POTS Phase-Out No Cause for Alarm Say Some

As the FCC signals the end of plain old telephone service (POTS), alarm industry insiders say they aren’t worried because market trends are already making broadband favorable to copper-wire transmission for professionally monitored fire and intrusion systems.

The FCC’s National Broadband Plan includes language that a convergence of IP-based services including voice, data and video that use broadband transmission will eventually predominate for signaling as well before any regulatory requirements bring an end to POTS and the (public switched telephone networks (PSTN) infrastructure.

“Some 70,000 [POTS] lines are cancelled every month,” Ed Bonifas, president of the Central Station Alarm Association (CSAA), tells SSI. “The alarm industry dealing with the demise of POTS has little to do with the regulation of the alarm industry. Consumers are driving this.”

Carriers such as AT&T and Verizon are also bailing out on POTS. For example, Verizon is transitioning its FiOS bundled communications service to voice over Internet protocol (VoIP).

Costs of maintaining the copper lines are growing. Between 2003 and 2009, the average cost per line increased almost 20 percent, according to the FCC.

AT&T has argued it can produce faster bandwidth in 5 to 7 years by eliminating switching networks.

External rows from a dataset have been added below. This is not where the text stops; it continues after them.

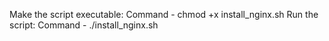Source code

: Make the script executable:
        Command - chmod +x install_nginx.sh
Run the script:
        Command - ./install_nginx.sh
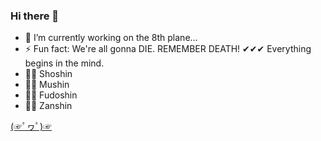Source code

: ### Hi there 👋
- 🔭 I’m currently working on the 8th plane...
- ⚡ Fun fact: We're all gonna DIE. REMEMBER DEATH!
✔✔✔ Everything begins in the mind.
- 🐱‍👤 Shoshin
- 🐱‍💻 Mushin
- 🐱‍🏍 Fudoshin
- 🐱‍👓 Zanshin

[(☞ﾟヮﾟ)☞](http://thecodelesscode.com/case/1) 
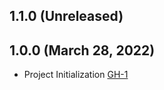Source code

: ## 1.1.0 (Unreleased)

## 1.0.0 (March 28, 2022)
- Project Initialization [GH-1](https://github.com/terraform-alicloud-modules/terraform-alicloud-acr-enterprise/pull/1)
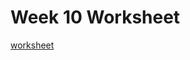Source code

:# Week 10 Worksheet

[worksheet](https://docs.google.com/document/d/1cUGRjx9ep3MzmRgB_0H_3bHD704GmmwTwMPqQVZCPdw/edit#bookmark=kix.dvhdhathl0vz)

Where does that leave the approximately 6 million alarm panels now screwed to walls? In the April issue of SSI’s “Fire Side Chat Column,” Rick Alvarez, president of Nova Security Systems Inc. in Fullerton, Calif., made the legacy equipment argument that broadband doesn’t achieve the five-nines reliability of POTS.

Broadband carries other advantages, especially during burglaries when a cut phone line can cause a communication breakdown that may not be detected right away, says Mark Fischer, vice president of New York Merchant Protective Co. Inc.

“I disagree with the five-nines reliability of the POTS standard communications,” Fischer says. “In an IP system, they tend to be more troublesome, but at least when there’s an occurrence of a break-in you know about it immediately.”

VoIP services also enable two-way voice communication for personal emergency response systems (PERS).

To retain existing legacy alarm panels, integrators can install onsite dialer capture modules (such as Bosch’s C900 and AES IntelliNet’s radio-based IntelliTap) that use a variety of protocols to move signal to a central station.

The Alarm Industry Communications Committee (AICC), which includes representatives from CSAA and the Electronic Security Association (ESA), is closely monitoring this situation.

Although the FCC is looking to phase out POTS by 2014, it appears the alarm industry will be well on its way to embracing the new technology by then.

“It’s a major change to live without phone lines but the sky is not falling,” Bonifas adds. “The sunset is not going to be a bad day for us. Something else that has voice communication will be there to take its place.”